@Edgar makes an interesting point about global economies. In my service experiences, I've met folks from all over. Part of my job required I "train/experience" all positions. So at different times in my career, I worked as a server, a hotel room cleaner, a cook, etc. I have a lot of respect for folks in those jobs because I was not good at any of them. My "best" position was probably washing dishes.
During one of my "dishwashing experiences," 20+ years ago, I met Ahmed. He was from Pakistan, in his mid-40's, and although he was my trainer, his English was a challenge for me. He was smart, organized, and a hard worker. This store did $85000+ a week in sales so there were 10-12 dish personnel on the busiest shifts. At times, the dish room was staffed with citizens of Pakistan, India, Iran, Iraq, Mexico, etc. Ahmed was a leader in the group and sometimes had to "keep the peace." I quickly grew to admire his handling of the many diverse cultures.

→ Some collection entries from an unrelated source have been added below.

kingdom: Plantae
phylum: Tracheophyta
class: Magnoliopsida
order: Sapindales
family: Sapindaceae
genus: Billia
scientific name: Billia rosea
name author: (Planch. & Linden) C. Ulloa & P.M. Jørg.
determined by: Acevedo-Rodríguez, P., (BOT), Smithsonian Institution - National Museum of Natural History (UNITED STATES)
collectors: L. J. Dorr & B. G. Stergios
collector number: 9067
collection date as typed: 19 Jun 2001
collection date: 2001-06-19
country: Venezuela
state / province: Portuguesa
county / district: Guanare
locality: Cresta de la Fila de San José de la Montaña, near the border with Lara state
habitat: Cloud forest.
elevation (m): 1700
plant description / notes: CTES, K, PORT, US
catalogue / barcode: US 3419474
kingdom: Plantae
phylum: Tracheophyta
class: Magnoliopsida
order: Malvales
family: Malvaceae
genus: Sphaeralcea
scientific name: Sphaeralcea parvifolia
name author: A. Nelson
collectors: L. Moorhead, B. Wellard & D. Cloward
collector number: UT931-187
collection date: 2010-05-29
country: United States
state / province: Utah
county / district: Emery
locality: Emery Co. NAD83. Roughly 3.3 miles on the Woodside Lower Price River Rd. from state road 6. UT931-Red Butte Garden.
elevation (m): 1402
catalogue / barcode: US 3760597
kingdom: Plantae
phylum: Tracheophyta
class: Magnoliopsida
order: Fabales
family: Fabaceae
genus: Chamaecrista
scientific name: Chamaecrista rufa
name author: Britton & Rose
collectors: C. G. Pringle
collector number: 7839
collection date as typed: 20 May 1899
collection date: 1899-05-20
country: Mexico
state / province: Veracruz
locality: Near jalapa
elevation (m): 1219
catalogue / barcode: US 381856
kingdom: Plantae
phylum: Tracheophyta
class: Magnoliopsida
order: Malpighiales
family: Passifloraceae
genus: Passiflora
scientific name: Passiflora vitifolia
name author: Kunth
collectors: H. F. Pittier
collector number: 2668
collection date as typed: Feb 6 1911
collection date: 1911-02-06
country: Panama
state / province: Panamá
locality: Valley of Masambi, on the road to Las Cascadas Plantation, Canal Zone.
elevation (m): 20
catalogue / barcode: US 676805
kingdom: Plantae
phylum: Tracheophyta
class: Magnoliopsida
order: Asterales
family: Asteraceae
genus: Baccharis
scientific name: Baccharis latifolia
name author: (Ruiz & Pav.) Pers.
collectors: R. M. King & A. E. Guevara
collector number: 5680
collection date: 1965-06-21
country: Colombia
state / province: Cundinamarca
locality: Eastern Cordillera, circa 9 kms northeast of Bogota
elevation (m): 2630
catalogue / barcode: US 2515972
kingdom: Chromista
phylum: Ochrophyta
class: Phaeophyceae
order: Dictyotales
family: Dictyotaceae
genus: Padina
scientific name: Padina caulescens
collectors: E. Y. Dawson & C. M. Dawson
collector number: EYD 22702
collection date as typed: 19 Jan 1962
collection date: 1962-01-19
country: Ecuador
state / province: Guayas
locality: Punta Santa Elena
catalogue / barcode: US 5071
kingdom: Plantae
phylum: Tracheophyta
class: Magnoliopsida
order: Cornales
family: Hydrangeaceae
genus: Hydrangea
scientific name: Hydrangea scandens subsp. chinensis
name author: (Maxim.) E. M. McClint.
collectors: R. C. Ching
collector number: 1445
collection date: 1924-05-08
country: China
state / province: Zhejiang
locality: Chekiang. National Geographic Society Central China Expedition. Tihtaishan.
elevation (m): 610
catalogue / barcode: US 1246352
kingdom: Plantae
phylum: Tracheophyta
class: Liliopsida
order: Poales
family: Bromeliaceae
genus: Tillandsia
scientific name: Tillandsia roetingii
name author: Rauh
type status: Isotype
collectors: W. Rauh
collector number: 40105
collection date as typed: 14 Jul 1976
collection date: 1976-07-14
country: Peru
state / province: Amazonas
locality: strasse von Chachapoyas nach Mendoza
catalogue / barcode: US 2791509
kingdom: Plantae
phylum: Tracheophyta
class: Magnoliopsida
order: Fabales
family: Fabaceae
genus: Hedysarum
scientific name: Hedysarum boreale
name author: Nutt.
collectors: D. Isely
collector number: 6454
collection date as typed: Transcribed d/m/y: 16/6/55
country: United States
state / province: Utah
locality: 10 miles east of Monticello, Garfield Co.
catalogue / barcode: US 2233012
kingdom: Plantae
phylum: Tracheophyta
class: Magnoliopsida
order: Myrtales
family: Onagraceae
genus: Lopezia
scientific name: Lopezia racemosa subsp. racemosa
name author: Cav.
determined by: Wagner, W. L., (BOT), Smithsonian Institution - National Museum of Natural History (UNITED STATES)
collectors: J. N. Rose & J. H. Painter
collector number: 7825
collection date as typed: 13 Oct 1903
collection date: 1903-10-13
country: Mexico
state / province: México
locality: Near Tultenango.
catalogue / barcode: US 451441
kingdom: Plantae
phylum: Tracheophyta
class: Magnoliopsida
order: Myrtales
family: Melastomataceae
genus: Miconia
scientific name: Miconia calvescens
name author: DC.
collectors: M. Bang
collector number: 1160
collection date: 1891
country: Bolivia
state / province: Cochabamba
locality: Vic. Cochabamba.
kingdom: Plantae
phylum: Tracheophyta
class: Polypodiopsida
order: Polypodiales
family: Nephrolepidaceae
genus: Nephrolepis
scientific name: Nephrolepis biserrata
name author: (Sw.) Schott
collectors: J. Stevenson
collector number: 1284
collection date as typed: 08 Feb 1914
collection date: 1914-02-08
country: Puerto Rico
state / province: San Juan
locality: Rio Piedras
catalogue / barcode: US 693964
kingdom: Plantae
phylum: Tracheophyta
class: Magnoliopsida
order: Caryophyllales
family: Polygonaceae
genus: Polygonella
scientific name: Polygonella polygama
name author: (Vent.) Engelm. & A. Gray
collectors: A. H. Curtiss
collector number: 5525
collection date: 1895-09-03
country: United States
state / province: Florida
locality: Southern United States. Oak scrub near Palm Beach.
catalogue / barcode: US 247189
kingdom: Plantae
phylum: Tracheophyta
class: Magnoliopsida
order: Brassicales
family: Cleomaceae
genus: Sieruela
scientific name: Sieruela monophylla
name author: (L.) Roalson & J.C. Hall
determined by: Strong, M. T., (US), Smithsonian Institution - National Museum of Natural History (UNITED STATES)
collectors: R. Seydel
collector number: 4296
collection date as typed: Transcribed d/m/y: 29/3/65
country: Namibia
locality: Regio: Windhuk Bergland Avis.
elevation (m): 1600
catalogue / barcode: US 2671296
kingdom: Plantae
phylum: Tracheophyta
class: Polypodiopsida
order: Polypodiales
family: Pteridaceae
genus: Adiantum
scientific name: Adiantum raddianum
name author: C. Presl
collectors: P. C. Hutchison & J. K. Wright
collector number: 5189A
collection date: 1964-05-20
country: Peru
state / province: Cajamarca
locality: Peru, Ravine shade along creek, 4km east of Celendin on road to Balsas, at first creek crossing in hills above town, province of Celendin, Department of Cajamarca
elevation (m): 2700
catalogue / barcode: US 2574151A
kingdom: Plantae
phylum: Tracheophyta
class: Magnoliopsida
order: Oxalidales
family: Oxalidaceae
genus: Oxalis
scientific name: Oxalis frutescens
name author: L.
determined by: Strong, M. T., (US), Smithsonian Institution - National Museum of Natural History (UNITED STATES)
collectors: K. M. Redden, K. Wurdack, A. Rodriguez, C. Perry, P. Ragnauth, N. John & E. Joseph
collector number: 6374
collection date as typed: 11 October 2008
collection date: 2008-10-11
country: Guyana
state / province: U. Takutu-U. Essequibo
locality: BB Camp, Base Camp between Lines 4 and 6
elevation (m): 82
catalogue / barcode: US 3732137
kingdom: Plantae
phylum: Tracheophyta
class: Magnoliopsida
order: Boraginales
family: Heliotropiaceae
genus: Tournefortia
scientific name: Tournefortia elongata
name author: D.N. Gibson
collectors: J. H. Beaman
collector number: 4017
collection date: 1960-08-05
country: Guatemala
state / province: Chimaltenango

On a break, he asked me if I was "the boss." I said, "I'm A boss" but deferred to the in-store mgt staff. He got quiet and I knew something was bothering him, so I asked him about it. In broken English, he explained to me that he needed time off next week. Even though he'd asked weeks ago... he was on the schedule. He did not want to lose his job, but he really needed the time off. He was able to get time off from his night job (Thus, I discovered he was working 80+ hours a week). Trying not to step on my manager's toes, I simply asked him, "Why do you need the time off?" His answer floored me... He said:
Mr. Ron, I need to go to New York, to Cornell University, as they have asked me to do a presentation.
Turns out in Pakistan, he had a doctorate degree and was published and well-regarded in his field. Yet, there was no job available to him in Pakistan (never found out why), so he came to America. Unable to get a job in his field due to his English, he told me he made more money washing dishes than he made in Pakistan. He was sending money home to his wife and children and hoped to bring them to America one day. Needless to say, we got him the time off. Weeks later, I received a thank-you note that I am sure was painstakingly written with an English dictionary close by (This was long before Google translator).
Ahmed left his country and his family to try and build a better life. From his perspective, it was better for him and his family to wash dishes in the USA than work in Pakistan (His issues were deeper than just money, but I never found them out - he was a proud and private man). His story made an impression on me and the now, "in the know," mgt team. They helped get Ahmed into an English training course and eventually - and good for him - he left our company. Unfortunately, we lost track of him but I know he became successful, on his own terms.
There's no doubt that that are many inequities in the world. And yes, tipping is one of them. As noted in this thread, there are many opinions. When to tip IS confusing and driven by many personal factors. I understand those who say. "The concept of tipping is not consistent with my values." Yet, my response would be to think in terms of the person receiving the tip and educate yourself on the local customs and tipping rules before you travel.
For example, if you are not from the USA - and you don't tip in your country - when you travel to a USA region where a server makes $2.25 an hour, what statement are you making by not tipping? It's not the server's fault. She's got kids at home, bills to pay, a car that needs parts so she does not have to walk to work, etc.
If you disagree, work to change the system. If you cannot or will not, then you should probably tip according to the local custom - whatever the service position. Certainly, the function of a forum like this is to exchange ideas and I think we all learn - respectfully - from everyone's experiences and perspectives.